Does at least one employee physically perform work in a state where your business is not already registered as an employer?
Wages are commonly sourced to where the work is actually performed, so a single employee working in a new state can create a withholding and registration duty there.
Confirm the single-state footprint and keep watching for out-of-state work; with no employee working in an unregistered state, no new withholding or registration duty arises under those states' wage-sourcing statutes.
Official guidance: Official state tax agency directory
Is that work being done by a remote employee working from a home in a state where you have no office, store, or other business location?
A remote worker's home commonly creates both payroll-withholding duties and business (income/franchise) nexus for the employer in that state, even with no physical premises there.
Register for withholding and screen for the business nexus the remote worker creates, since in-state activity beyond solicitation of orders forfeits P.L. 86-272 income-tax protection.
Official guidance: Official state tax agency directory
Does an employee live in one state but commute to work in a neighboring state that has a reciprocity agreement with the home state?
Under a reciprocity agreement the employee files a certificate and you commonly withhold only for the residence state, not the work state - but this applies only between the specific states that have signed one.

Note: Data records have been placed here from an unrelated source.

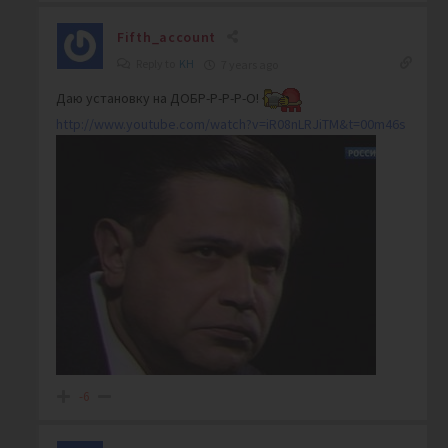
Fifth_account
Reply to
KH
7 years ago
Даю установку на ДОБР-Р-Р-Р-О!
http://www.youtube.com/watch?v=iR08nLRJiTM&t=00m46s
-6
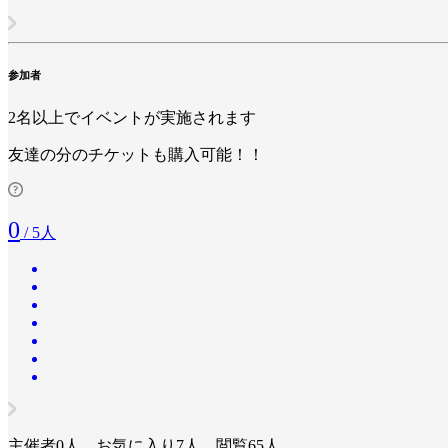
参加者
2名以上でイベントが実施されます
友達の分のチケットも購入可能！！
0
/ 5人
主催者0人、お気に入り7人、閲覧65人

Collect the nonresident exemption certificate and switch withholding to the home state under the two states' wage reciprocity agreement.

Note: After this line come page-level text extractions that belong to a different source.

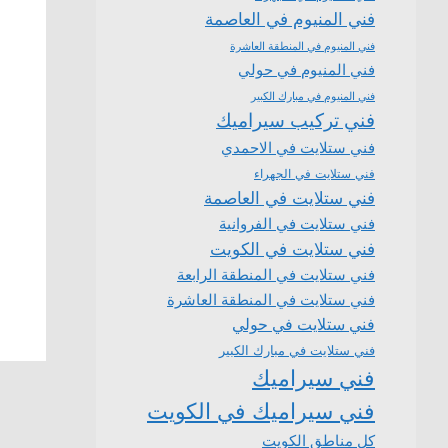
فني المنيوم في العاصمة
فني المنيوم في المنطقة العاشرة
فني المنيوم في حولي
فني المنيوم في مبارك الكبير
فني تركيب سيراميك
فني ستلايت في الاحمدي
فني ستلايت في الجهراء
فني ستلايت في العاصمة
فني ستلايت في الفروانية
فني ستلايت في الكويت
فني ستلايت في المنطقة الرابعة
فني ستلايت في المنطقة العاشرة
فني ستلايت في حولي
فني ستلايت في مبارك الكبير
فني سيراميك
فني سيراميك في الكويت
كل مناطق الكويت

Official guidance: Official state tax agency directory
Does at least one employee split working days across two or more states in the same year, or exceed a state's day or wage withholding threshold while traveling in?
Many states start requiring nonresident withholding once an employee works more than a set number of days or earns above a wage figure there - commonly cited thresholds vary widely, so each state's current rule needs confirming.
Allocate wages by workday and withhold to each state once its nonresident day or wage threshold is met, consistent with Multistate Tax Commission mobile-workforce recommendations.
Official guidance: Official state tax agency directory
Does an employee work remotely for their own convenience from a different state than the office they are assigned to, in a state that applies a convenience-of-the-employer rule?
A few states tax wages of a remote employee assigned to an in-state office as if earned in-state - even for days worked at home elsewhere - which can expose the worker to double taxation unless a resident credit or spared employer approach is coordinated.
Coordinate the convenience-rule sourcing with the employee's resident-state credit under Comptroller of the Treasury of Maryland v. Wynne, 575 U.S. 542 (2015), to prevent double taxation. Register for withholding in the state where the employee works, per that state's wage-sourcing and employer registration statutes.